Elle a admis avoir snobé le vice-président à plusieurs reprises et qu'elle attendait des excuses. Les remarques de la première dame ont incité certains alliés politiques des Marcos à publier des déclarations appelant à la démission de Sara Duterte du gouvernement.
« La vice-présidente devrait faire preuve d'une certaine décence en démissionnant au moins de son poste (au ministère de l'Éducation). Sa famille a lancé une série d'insultes et d'attaques directement contre le président et pourtant elle ne fait rien et profite toujours des avantages de faire partie de la famille officielle », a déclaré un membre du Congrès de Manille dans un communiqué.

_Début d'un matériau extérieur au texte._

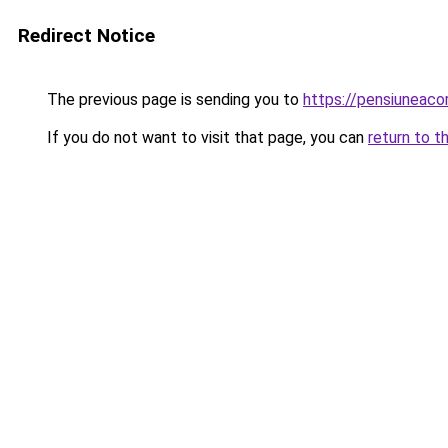
Redirect Notice
The previous page is sending you to
https://pensiuneac
If you do not want to visit that page, you can
return to t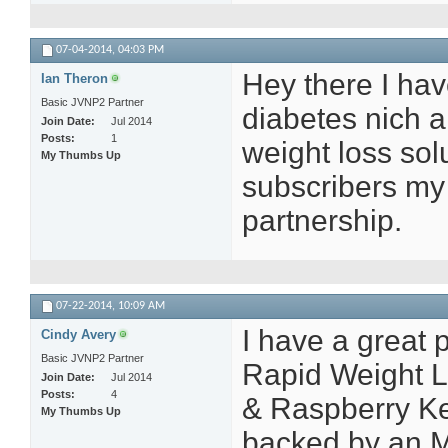
07-04-2014,
04:03 PM
Hey there I have
Ian Theron
Basic JVNP2 Partner
diabetes nich a
Join Date
Jul 2014
Posts
1
weight loss solu
My Thumbs Up
subscribers my 
partnership.
07-22-2014,
10:09 AM
I have a great
Cindy Avery
Basic JVNP2 Partner
Rapid Weight Los
Join Date
Jul 2014
Posts
4
& Raspberry Ket
My Thumbs Up
backed by an 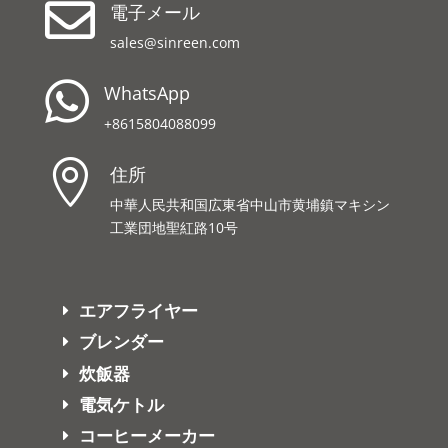

電子メール
sales@sinreen.com

WhatsApp
+8615804088099

住所
中華人民共和国広東省中山市黄埔鎮マキシン
工業団地聖紅路10号
エアフライヤー
ブレンダー
炊飯器
電気ケトル
コーヒーメーカー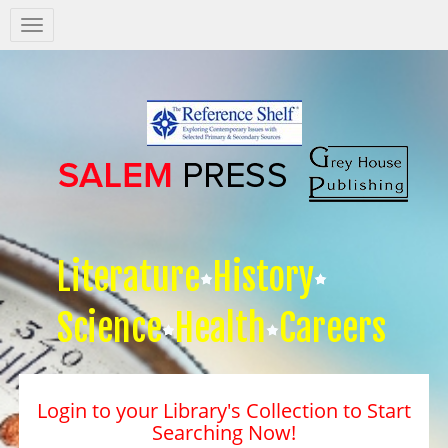
Salem
Press
Nav
Literature
History
Science
Health
Careers
Login to your Library's Collection to Start
Searching Now!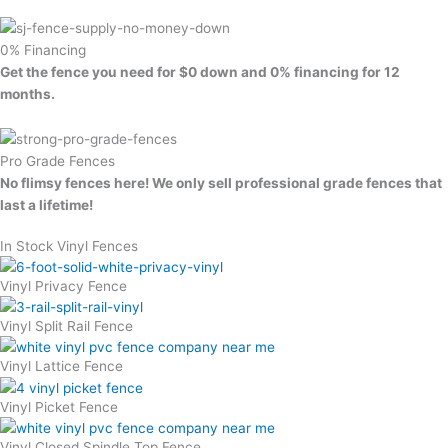
0% Financing
Get the fence you need for $0 down and 0% financing for 12
months.
Pro Grade Fences
No flimsy fences here! We only sell professional grade fences that
last a lifetime!
In Stock Vinyl Fences
Vinyl Privacy Fence
Vinyl Split Rail Fence
Vinyl Lattice Fence
Vinyl Picket Fence
Vinyl Closed Spindle Top Fence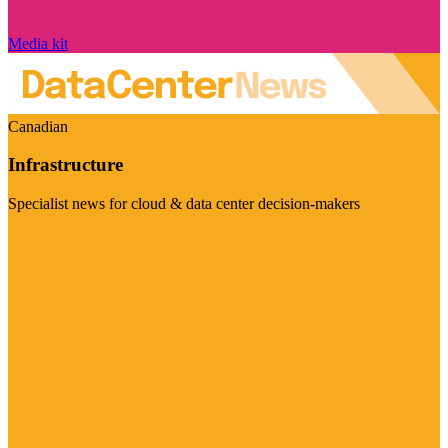
Media kit
Canadian
Infrastructure
Specialist news for cloud & data center decision-makers
Visit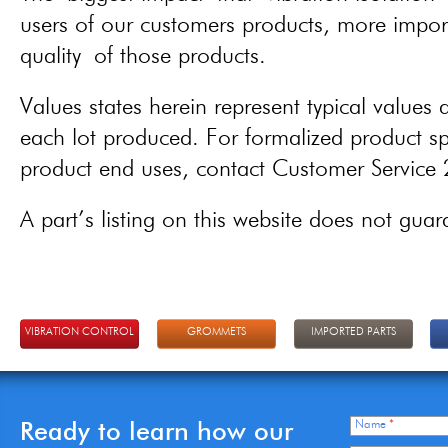
users of our customers products, more importa
quality of those products.
Values states herein represent typical values a
each lot produced. For formalized product spe
product end uses, contact Customer Servic
A part’s listing on this website does not guaran
VIBRATION CONTROL
GROMMETS
IMPORTED PARTS
Ready to learn how our
Name
*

Deux maires des Visayas occidentales ont publié des déclarations distinctes faisant écho à l'appel à la démission de Duterte. «La présence de la vice-présidente Sara lors d'événements où les dirigeants sont critiqués a suscité des inquiétudes. Adhérant au principe de delicadeza, il serait peut-être sage qu'elle envisage de se retirer pour préserver l'intégrité et l'unité de l'administration », a déclaré le maire de la ville de Bacolod.
En réponse, Duterte a déclaré qu'elle se concentrait sur l'accomplissement de son mandat. « En tant qu’être humain, la première dame a le droit d’éprouver de la rancune et de la colère. Mais ses sentiments personnels n’ont rien à voir avec mon mandat en tant que responsable du gouvernement », a déclaré Duterte.
Dans un mélange d'anglais, de philippin et de bisaya, elle a rappelé à la population que le pays est confronté à de nombreux problèmes tels que l'inflation, la faim, la pauvreté, le manque d'eau et d'électricité, la criminalité, le terrorisme, l'insurrection et la « prolifération une fois de plus ». de drogues illégales. Elle faisait évidemment référence à la « guerre contre la drogue » dure menée par son père et à l’approche apparemment différente adoptée par le gouvernement Marcos.
Marcos a récemment critiqué la campagne antidrogue brutale de son prédécesseur après une opération de police réussie. «Je tiens à souligner qu'il s'agit de la plus grosse expédition de shabu (Cristall Meth) que nous avons intercepté. Mais personne n’est mort. Personne n'est mort. Aucun coup de feu n'a été tiré. Personne n'a été blessé. Nous avons opéré en silence. Pour moi, c’est la bonne approche dans la guerre contre la drogue », a-t-il déclaré aux médias.
L’ancien président Duterte n’a pas participé à un « rassemblement de prière » en avril, mais il s’est exprimé lors d’un forum de presse où il a critiqué la politique étrangère du gouvernement actuel. Il a également averti que Marcos « virait vers un régime autoritaire » après que ce dernier ait suspendu un responsable local pour avoir modifié la Constitution.
Interrogé par les médias sur ses relations avec l'ancien président, Marcos a insisté sur le fait qu'il ne considère pas le patriarche Duterte comme un ennemi politique. Quelques jours plus tard, il a admis que sa relation avec les Duterte était « compliquée ». Il a néanmoins écarté la suggestion selon laquelle Sara Duterte devrait démissionner de son poste de secrétaire à l’Éducation.
Le fossé entre les deux puissantes familles devrait s’aggraver à l’approche des élections de mi-mandat de 2025, alors que toutes deux tenteront de gagner davantage d’alliés en vue de la course présidentielle de 2028. L'interview publique de la première dame pourrait signaler une escalade de la tension et sa volonté d'affronter les critiques éminents de son mari, en particulier les Duterte.
Alors que les deux dynasties cherchent à exercer leur influence, un nombre croissant de Philippins sont scandalisés par le fait que ces clans politiques se concentrent sur l'obtention de plus de pouvoir plutôt que de redoubler d'efforts pour répondre aux préoccupations urgentes des citoyens ordinaires.